WASHINGTON, D.C. (NEXSTAR) — If lawmakers can work it out, there could soon be a new measure to help more Americans save for retirement.
It’s called The Secure Act, and even though Democrats and Republicans agree it’s a good idea, there’s no guarantee it will pass.
“Most of what it does is make it easier for middle-class families to save for their retirement,” said Sen. Patrick Toomey (R-Pa.).
The Secure Act would allow part-time workers access to 401(k)s and let people tap into retirement accounts early, with no penalties, under special circumstances like having a baby.
“When you start digging into the details, it is truly bipartisan,” said Adam Michael of The Heritage Institute. “There are things that both Republicans and Democrats do and don’t like in it.”
Michael said the House version passed in May with largely bipartisan support.
But now, the bill is stuck in the Senate.
“Some Senators are focused on tacking on amendments that don’t help families and don’t make this a better bill,” said Sen. Patty Murray (D-Wa.).
She said the bill is stalled over Republican amendments.
They include fixing a mistake in the President’s recent tax overhaul and allowing broader use of 529 College Savings Plans.
“What we’re hearing from our Democratic colleagues is that the Senate is supposed to be the rubber stamp for what the House has done,” Toomey said.

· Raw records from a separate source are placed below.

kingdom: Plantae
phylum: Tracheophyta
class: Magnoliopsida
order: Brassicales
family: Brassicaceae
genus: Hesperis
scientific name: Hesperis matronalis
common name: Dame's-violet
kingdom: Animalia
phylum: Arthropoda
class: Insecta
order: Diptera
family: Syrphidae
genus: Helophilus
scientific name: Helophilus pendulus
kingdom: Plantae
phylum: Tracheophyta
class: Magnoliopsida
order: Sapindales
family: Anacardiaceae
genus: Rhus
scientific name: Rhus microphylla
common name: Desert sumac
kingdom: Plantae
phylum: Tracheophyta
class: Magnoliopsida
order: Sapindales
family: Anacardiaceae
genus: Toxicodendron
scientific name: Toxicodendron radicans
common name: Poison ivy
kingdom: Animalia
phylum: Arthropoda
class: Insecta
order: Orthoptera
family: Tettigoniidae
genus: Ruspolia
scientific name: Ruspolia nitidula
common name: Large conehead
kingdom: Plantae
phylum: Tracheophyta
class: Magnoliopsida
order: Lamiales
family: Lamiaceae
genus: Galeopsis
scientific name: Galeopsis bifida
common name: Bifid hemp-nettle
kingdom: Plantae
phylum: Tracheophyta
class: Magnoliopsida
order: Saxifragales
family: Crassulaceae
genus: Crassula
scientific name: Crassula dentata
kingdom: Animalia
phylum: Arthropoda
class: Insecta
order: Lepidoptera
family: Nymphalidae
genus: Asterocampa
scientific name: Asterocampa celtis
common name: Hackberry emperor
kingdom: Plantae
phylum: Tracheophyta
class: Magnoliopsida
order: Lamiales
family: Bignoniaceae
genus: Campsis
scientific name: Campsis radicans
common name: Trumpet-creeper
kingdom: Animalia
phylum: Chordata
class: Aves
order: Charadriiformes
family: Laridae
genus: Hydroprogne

Republicans say the Democrats are holding up a vote on the bill.
“All we’re asking for is them to allow a process where we can have a vote on their amendments, and a vote on our provisions,” Sen. Rob Portman (R-Oh.) said.
“Democrats don’t think families relying on this relief should have to wait while Republicans try to chip away at it,” Murray said.
The bill now sits in legislative limbo, unclear when another vote could happen.